PROBLEMS TO WORK ON:
• a. Write out everything in the passage on Jason Dadakis from "As an undergraduate, Dadakis" down to "work at OCWD.", word for word.
• b. Write what comes next in the passage on Jason Dadakis, picking up after its final sentence.

Jason Dadakis ’99 is director of health and regulatory affairs for Southern California’s Orange County Water District. (Photo by Eli Burakian ’00)

“The governor’s declaration is unprecedented,” says Dadakis, the director of health and regulatory affairs for Southern California’s Orange County Water District (OCWD). “California has been through tough droughts before, but not quite as long as this and not quite as severe. It has been this bad for four years, and eight of the last 10 years have been well below average.”

As an undergraduate, Dadakis worked with Professor of Earth Sciences Carl Renshaw, who is also an adjunct professor at Thayer School of Engineering. Based on experiments conducted in Renshaw’s laboratory, Dadakis wrote his senior thesis on the flow of groundwater through fractured rock, studies that serve him well in his work at OCWD.

PROVIDED MATERIAL:
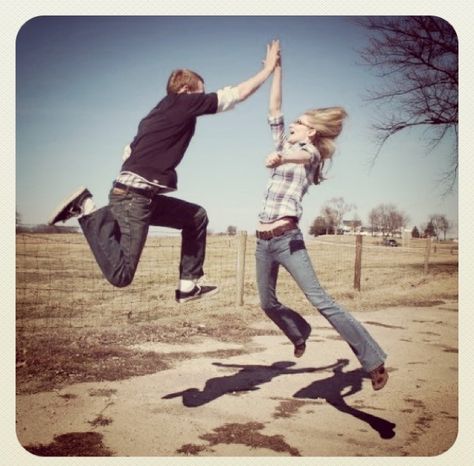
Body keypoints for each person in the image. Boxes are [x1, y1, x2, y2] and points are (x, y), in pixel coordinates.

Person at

SET OF ANSWERS:
• a.
As an undergraduate, Dadakis worked with Professor of Earth Sciences Carl Renshaw, who is also an adjunct professor at Thayer School of Engineering. Based on experiments conducted in Renshaw’s laboratory, Dadakis wrote his senior thesis on the flow of groundwater through fractured rock, studies that serve him well in his work at OCWD.

• b.
Serving a population of more than 2.4 million, OCWD operates the world’s largest recycled potable water operation, known as the Groundwater Replenishment System (GWRS). “The name tells you a lot about what we do,” says Dadakis.

Groundwater depletion is a worrisome concern in times of drought. The United States Geological Survey (USGS) reports that in the U.S., groundwater is the source of drinking water for about half the total population. In times of drought, excess pumping from wells endangers the long-term sustainability of the subterranean aquifers that hold the groundwater, according to USGS.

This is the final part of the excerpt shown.